The ideal requirements that some of these prefer, lead me to conflicts with my culture.
For example, a Miltoniopsis is a cooler growing orchid. It likes 72-75 degrees maximum daytime temperature. They typically do well grown on the moist side with 52-58 degrees at night. It is not that they won’t bloom if grown warmer, but they might not be as floriferousness if grown warm.
Conversely so many Catasetums grow much better by growing warm. I lived for 9 years in Florida from 2009 to 2018. Catasetums loved the warmth, 83-87 days with 64-67 degrees at night. They loved 4-5 hours of good sunlight every day but they need to be protected from the intense sun of the mid days in South Florida. They loved lots of water and are known to be heavy feeders and could take weekly feedings at half strength.
In a nutshell, you can try to grow everything but those that will grow the best and flower the best are those that find the conditions that you provide to be ideal.
In other words you could specialize in warm growers or cool growers or even intermediate growers. But trying to grow things all universally in the same conditions might work. But perhaps what you may want to give some thought to is, do I try to grow everything so-so, OR, do I want to grow everything well?
Yes I agree 100% with what you are saying, however my house has kind of a situation where I can grow a mixture of things.
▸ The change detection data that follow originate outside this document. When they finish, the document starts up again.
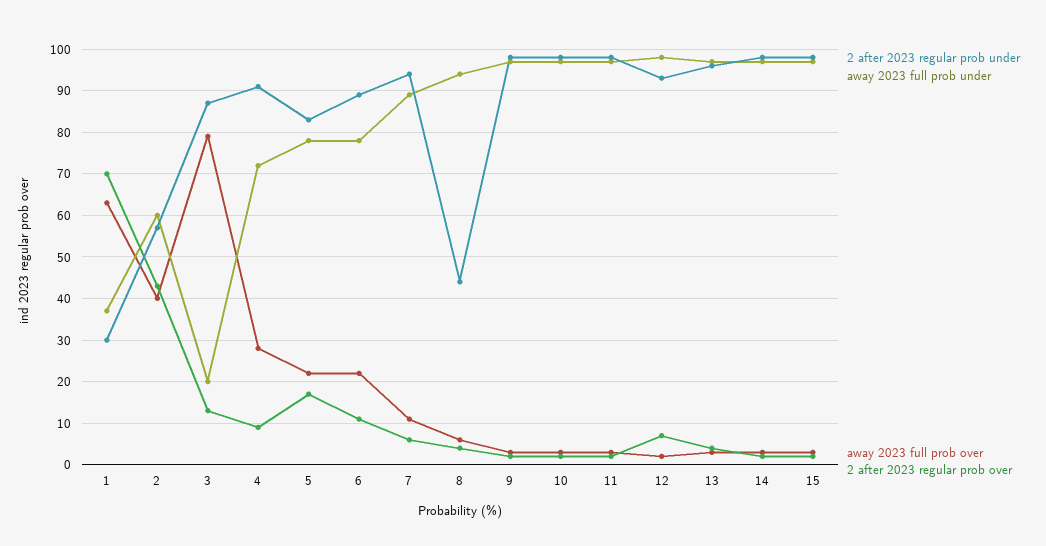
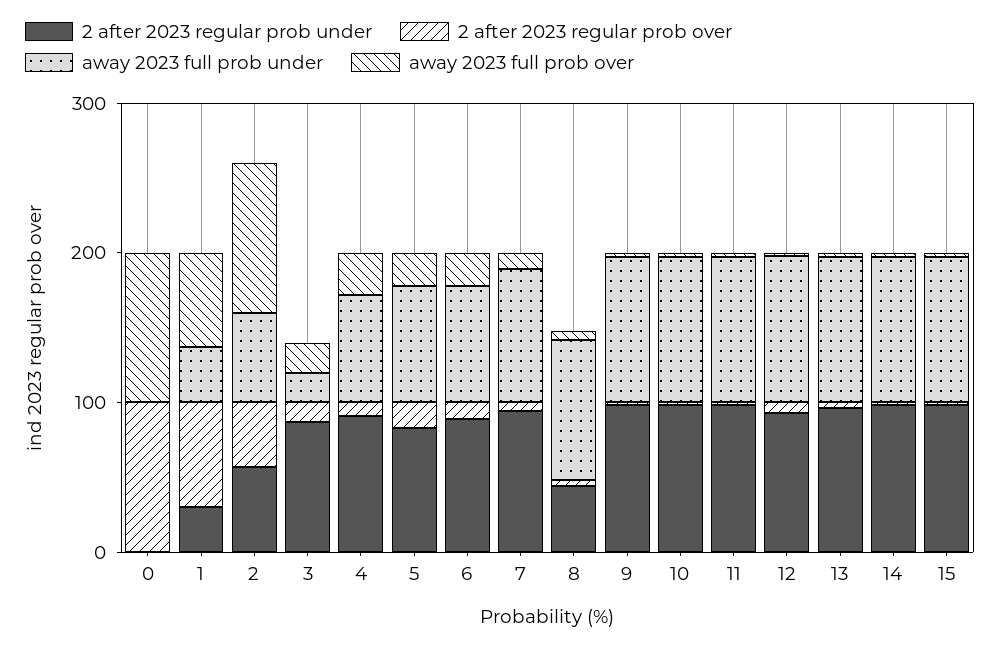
  {
    "2 after 2023 regular prob under": {
      "1": 30,
      "2": 55,
      "3": 85,
      "4": 90,
      "5": 85,
      "6": 90,
      "7": 95,
      "8": 45,
      "9": 100,
      "10": 100,
      "11": 100,
      "12": 95,
      "13": 95,
      "14": 100,
-     "15": 100
+     "15": 100,
+     "0": 0
    },
    "away 2023 full prob under": {
      "1": 35,
      "2": 60,
      "3": 20,
      "4": 70,
      "5": 80,
      "6": 80,
      "7": 90,
      "8": 95,
      "9": 95,
      "10": 95,
      "11": 95,
      "12": 100,
      "13": 95,
      "14": 95,
-     "15": 95
+     "15": 95,
+     "0": 0
    },
    "away 2023 full prob over": {
      "1": 65,
-     "2": 40,
+     "2": 100,
-     "3": 80,
+     "3": 20,
      "4": 30,
      "5": 20,
      "6": 20,
      "7": 10,
      "8": 5,
      "9": 5,
      "10": 5,
      "11": 5,
      "12": 0,
      "13": 5,
      "14": 5,
-     "15": 5
+     "15": 5,
+     "0": 100
    },
    "2 after 2023 regular prob over": {
      "1": 70,
      "2": 45,
      "3": 15,
      "4": 10,
      "5": 15,
      "6": 10,
      "7": 5,
      "8": 5,
      "9": 0,
      "10": 0,
      "11": 0,
      "12": 5,
      "13": 5,
      "14": 0,
-     "15": 0
+     "15": 0,
+     "0": 100
    }
  }

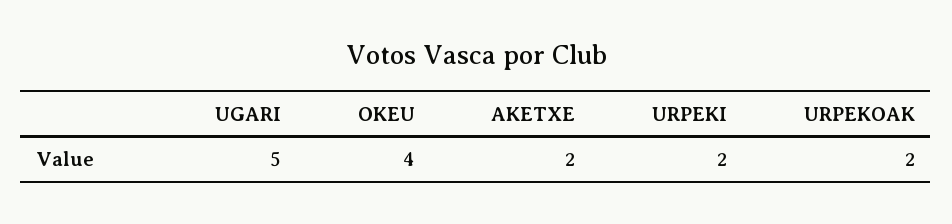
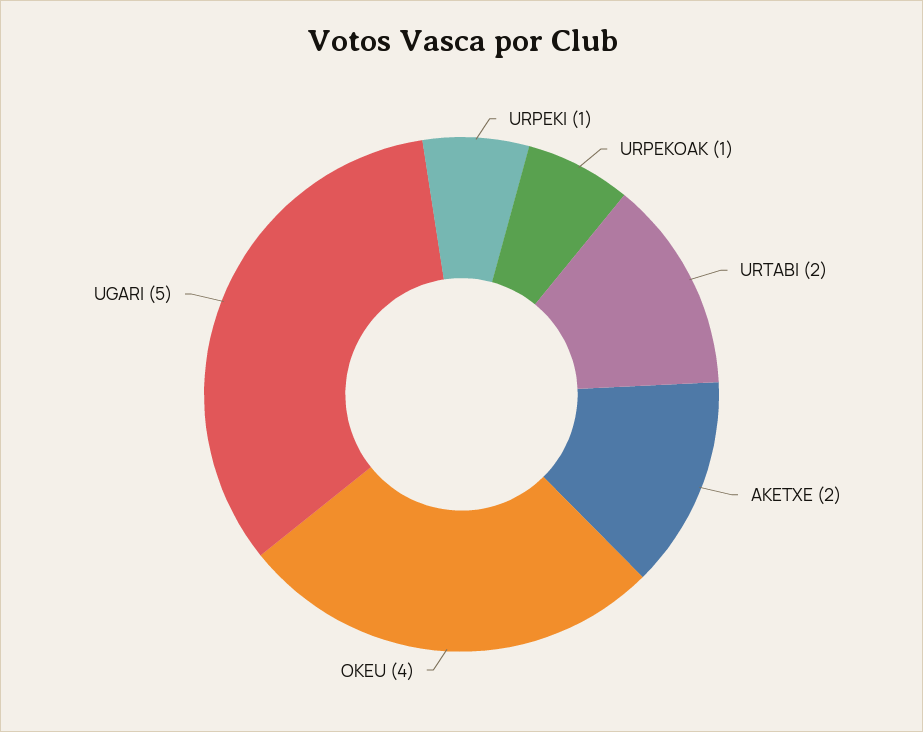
  {
    "UGARI": 5,
    "OKEU": 4,
    "AKETXE": 2,
-   "URPEKI": 2,
+   "URPEKI": 1,
-   "URPEKOAK": 2
+   "URPEKOAK": 1,
+   "URTABI": 2
  }

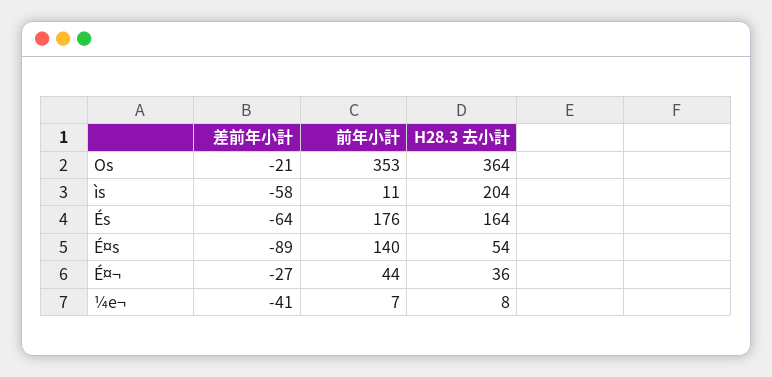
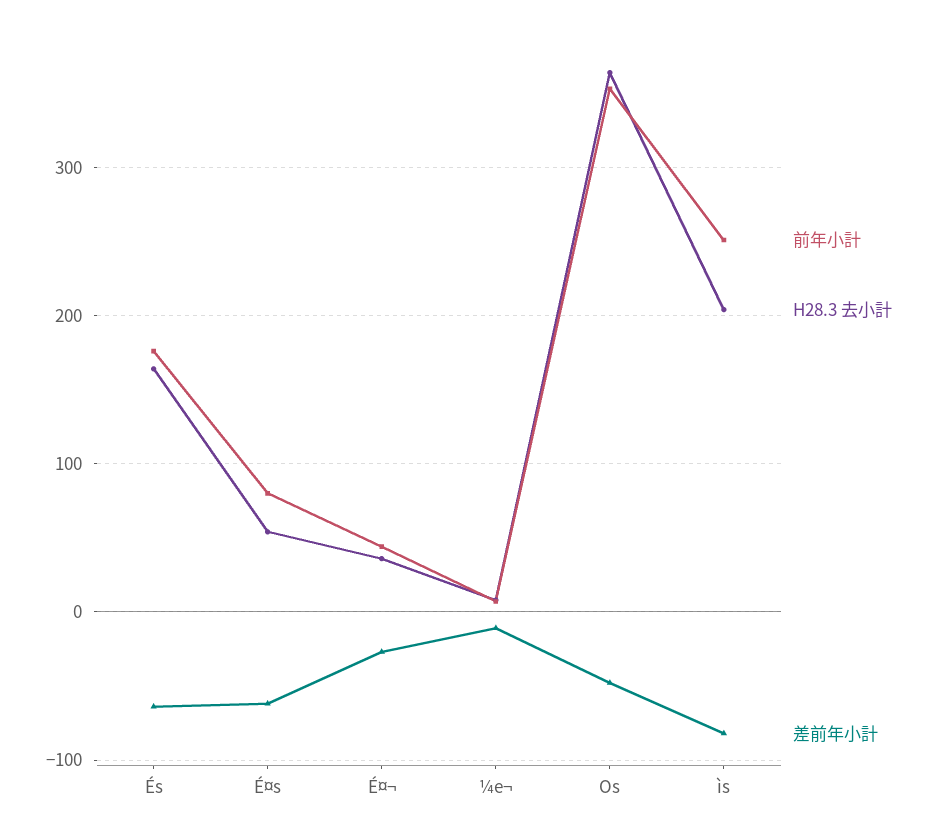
  {
    "差前年小計": {
-     "Os": -21,
+     "Os": -50,
-     "ìs": -58,
+     "ìs": -80,
      "És": -64,
-     "É¤s": -89,
+     "É¤s": -60,
      "É¤¬": -27,
-     "¼e¬": -41
+     "¼e¬": -10
    },
    "前年小計": {
      "Os": 353,
-     "ìs": 11,
+     "ìs": 250,
      "És": 176,
-     "É¤s": 140,
+     "É¤s": 80,
      "É¤¬": 44,
      "¼e¬": 7
    },
    "H28.3 去小計": {
      "Os": 364,
      "ìs": 204,
      "És": 164,
      "É¤s": 54,
      "É¤¬": 36,
      "¼e¬": 8
    }
  }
I have learned that the spare bathroom if I keep the door shut the central heat and air causes that room to be extremely chilly compared to the rest of the house (in the summer if the vent is open it freezes you and in the winter if you close the vent it doesn't get too warm either) so I built a light cart in that room and keep my cool growers there. On the other side of the spectrum my den is on the opposite spectrum and stays warmer (has a lot of windows and is south facing so stays warmer that the rest of the house) so I grow the warm growers there. Even with that being said it may not be cool enough for the Mil. but I had never tried one so thought I would experiment with a young plant and see how it does.